In 1970, when I first started rock climbing, I thought it was a sport for renegades and eccentrics, maybe like tree climbing is today. None of us ever dreamed that there would soon be so many people on the rocks that we'd need to switch from high-impact to low-impact gear. Or that, in spite of replacing steel pitons with cams and stoppers, we would eventually degrade many of the best routes simply by overclimbing them. I hope Jenkins is right about the "heightened tree awareness." But I don't believe anyone really knows what effect increased traffic will have on the trees, even if it's traffic from enlightened climbers like the members of TCI. As the sport becomes more popular, of course, some climbers won't bother with the kind of ethical protocol TCI observes and will climb the big ones without much interest in whether it's injurious to the tree or even legal. (Here at Kilmer, we're climbing with the approval of the Forest Service, although Kilmer's rangers may soon impose more stringent regulations. Many public-land administrators, particularly in the West, will not allow their old-growth stands to be climbed at all.)

Then there are do-it-yourselfers like the Midwest man who took a bevy of students up a big maple and left them there, too panicked to get down. Or the kid who rolled out of his hammock high in a Kilmer treetop because he didn't tie himself in securely enough, and sustained a mildly cracked backbone. (The boy was not with TCI; its safety record over 16 years is superb: zero fatalities, zero serious injuries.)

Still, "sometimes you can love a tree to death," worries author Don Blair, a second-generation tree surgeon and the author of the book Arborist Equipment. Blair is skeptical about TCI's ability to both promote the new sport and prevent damage, but mostly he's scornful of that all-too-human tendency for climbers to keep score, a habit that mountaineers disparagingly refer to as "peak-bagging."

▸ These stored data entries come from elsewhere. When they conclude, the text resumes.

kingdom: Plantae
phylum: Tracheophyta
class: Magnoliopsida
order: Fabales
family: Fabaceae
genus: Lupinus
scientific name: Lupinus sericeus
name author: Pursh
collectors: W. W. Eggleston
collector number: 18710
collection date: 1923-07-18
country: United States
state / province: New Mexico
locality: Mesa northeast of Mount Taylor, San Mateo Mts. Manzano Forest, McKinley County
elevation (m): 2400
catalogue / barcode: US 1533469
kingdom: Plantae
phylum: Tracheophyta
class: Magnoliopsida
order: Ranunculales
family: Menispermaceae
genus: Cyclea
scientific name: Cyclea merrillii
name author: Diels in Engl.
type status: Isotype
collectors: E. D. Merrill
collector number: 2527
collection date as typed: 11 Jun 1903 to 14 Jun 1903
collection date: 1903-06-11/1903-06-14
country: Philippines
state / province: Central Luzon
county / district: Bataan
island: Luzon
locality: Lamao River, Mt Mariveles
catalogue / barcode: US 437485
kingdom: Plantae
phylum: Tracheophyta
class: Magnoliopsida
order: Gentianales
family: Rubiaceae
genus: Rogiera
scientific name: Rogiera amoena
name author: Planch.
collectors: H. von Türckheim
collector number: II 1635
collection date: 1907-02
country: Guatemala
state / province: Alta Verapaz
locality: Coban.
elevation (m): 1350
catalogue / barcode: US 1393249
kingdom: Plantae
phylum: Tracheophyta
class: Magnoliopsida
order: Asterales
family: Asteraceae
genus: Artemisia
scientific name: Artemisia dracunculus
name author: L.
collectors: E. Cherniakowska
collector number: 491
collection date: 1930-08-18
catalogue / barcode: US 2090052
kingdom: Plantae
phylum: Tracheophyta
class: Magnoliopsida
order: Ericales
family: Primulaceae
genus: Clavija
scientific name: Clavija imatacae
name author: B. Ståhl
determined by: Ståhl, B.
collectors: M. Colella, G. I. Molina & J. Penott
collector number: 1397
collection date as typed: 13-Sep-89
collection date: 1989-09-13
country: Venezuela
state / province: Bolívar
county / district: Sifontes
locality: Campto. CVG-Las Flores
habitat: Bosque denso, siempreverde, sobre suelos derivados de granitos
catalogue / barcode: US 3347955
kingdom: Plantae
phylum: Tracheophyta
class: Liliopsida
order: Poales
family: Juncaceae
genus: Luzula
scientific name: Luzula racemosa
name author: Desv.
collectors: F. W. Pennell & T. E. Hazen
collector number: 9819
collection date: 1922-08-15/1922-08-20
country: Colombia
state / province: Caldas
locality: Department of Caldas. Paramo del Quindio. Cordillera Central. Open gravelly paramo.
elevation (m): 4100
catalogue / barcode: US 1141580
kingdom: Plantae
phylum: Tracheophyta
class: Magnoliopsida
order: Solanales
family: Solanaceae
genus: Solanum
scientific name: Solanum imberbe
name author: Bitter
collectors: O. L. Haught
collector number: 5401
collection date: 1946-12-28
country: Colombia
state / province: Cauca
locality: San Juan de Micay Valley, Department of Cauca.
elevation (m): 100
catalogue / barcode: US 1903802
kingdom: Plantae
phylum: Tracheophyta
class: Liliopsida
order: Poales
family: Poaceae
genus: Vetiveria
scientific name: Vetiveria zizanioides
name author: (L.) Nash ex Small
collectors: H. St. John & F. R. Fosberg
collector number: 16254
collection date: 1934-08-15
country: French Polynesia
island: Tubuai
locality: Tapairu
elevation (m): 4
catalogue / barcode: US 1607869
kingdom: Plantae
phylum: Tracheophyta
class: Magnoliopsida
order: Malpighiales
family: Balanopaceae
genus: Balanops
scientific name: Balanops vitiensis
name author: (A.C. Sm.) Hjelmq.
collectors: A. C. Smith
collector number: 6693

Jenkins says that he sees no sign that tree climbers are slipping into a macho "summit or bust" mindset. But records are nonetheless kept of the heights of trees climbed. (Jenkins himself has been up a 357-foot coastal redwood, reportedly the fourth-tallest tree in the country.) And everyone knows that climbing buddies will compete for the fastest ascent, much like motorcycle riders drag racing for beers. When I told a TCIer that I had been up Ariel the day before, she smiled and said, "Yes, but did you go way to the tippy-top?" I was too mortified to admit I had not.